__Record list__:
— start —

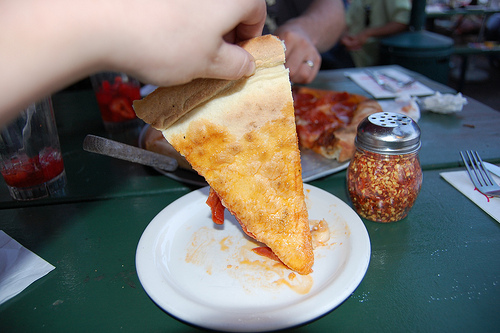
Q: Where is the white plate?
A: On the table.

— end —
— start —

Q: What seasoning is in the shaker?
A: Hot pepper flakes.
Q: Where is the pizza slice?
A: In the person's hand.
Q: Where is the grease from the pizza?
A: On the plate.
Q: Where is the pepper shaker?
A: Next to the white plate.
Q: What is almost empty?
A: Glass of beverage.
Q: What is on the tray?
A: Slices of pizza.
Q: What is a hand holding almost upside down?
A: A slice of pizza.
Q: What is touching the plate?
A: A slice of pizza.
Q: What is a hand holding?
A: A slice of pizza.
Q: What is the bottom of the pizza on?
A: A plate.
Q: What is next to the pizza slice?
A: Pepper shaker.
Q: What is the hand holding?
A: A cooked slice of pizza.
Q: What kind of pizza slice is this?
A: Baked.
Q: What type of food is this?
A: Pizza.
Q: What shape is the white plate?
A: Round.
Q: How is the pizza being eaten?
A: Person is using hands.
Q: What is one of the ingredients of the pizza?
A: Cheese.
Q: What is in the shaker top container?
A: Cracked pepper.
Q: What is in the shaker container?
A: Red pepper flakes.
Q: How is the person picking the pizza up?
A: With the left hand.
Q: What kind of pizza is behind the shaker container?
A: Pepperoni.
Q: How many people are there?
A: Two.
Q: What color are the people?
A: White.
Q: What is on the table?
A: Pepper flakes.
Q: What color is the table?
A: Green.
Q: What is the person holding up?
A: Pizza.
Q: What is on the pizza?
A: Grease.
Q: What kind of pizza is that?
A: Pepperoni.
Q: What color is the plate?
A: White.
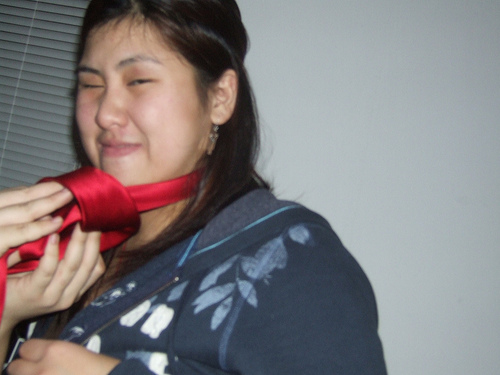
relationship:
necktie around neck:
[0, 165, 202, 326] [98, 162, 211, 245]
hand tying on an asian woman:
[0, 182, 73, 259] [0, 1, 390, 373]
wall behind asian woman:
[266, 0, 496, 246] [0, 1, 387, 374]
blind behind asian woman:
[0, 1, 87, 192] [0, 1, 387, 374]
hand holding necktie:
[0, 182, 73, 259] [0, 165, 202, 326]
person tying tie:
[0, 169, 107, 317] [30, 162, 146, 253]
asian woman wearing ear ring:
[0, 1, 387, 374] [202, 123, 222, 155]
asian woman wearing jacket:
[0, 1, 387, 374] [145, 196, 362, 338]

— end —

Reproduce the entries word for word, from the line containing "Q: How many people are there?" through the line containing "[0, 165, 202, 326] [98, 162, 211, 245]", including both of those lines. Omit any pictures from your answer.

__Response to this task__:
Q: How many people are there?
A: Two.
Q: What color are the people?
A: White.
Q: What is on the table?
A: Pepper flakes.
Q: What color is the table?
A: Green.
Q: What is the person holding up?
A: Pizza.
Q: What is on the pizza?
A: Grease.
Q: What kind of pizza is that?
A: Pepperoni.
Q: What color is the plate?
A: White.
relationship:
necktie around neck:
[0, 165, 202, 326] [98, 162, 211, 245]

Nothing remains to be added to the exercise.